§ THE PROBLEM
When a record holds a picture, leave the picture out and copy everything else exactly.

§ RECORDS FOR THE EXERCISE
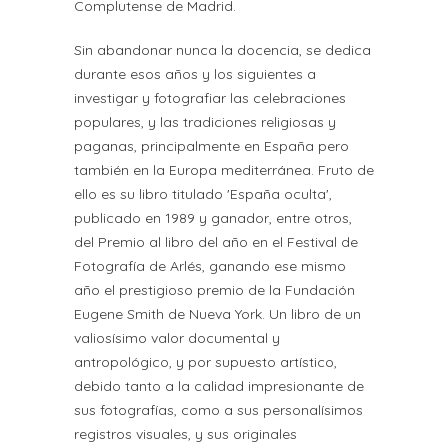
Complutense de Madrid.
Sin abandonar nunca la docencia, se dedica
durante esos años y los siguientes a
investigar y fotografiar las celebraciones
populares, y las tradiciones religiosas y
paganas, principalmente en España pero
también en la Europa mediterránea. Fruto de
ello es su libro titulado 'España oculta',
publicado en 1989 y ganador, entre otros,
del Premio al libro del año en el Festival de
Fotografía de Arlés, ganando ese mismo
año el prestigioso premio de la Fundación
Eugene Smith de Nueva York. Un libro de un
valiosísimo valor documental y
antropológico, y por supuesto artístico,
debido tanto a la calidad impresionante de
sus fotografías, como a sus personalísimos
registros visuales, y sus originales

§ EXERCISE RESULT
Complutense de Madrid.
Sin abandonar nunca la docencia, se dedica
durante esos años y los siguientes a
investigar y fotografiar las celebraciones
populares, y las tradiciones religiosas y
paganas, principalmente en España pero
también en la Europa mediterránea. Fruto de
ello es su libro titulado 'España oculta',
publicado en 1989 y ganador, entre otros,
del Premio al libro del año en el Festival de
Fotografía de Arlés, ganando ese mismo
año el prestigioso premio de la Fundación
Eugene Smith de Nueva York. Un libro de un
valiosísimo valor documental y
antropológico, y por supuesto artístico,
debido tanto a la calidad impresionante de
sus fotografías, como a sus personalísimos
registros visuales, y sus originales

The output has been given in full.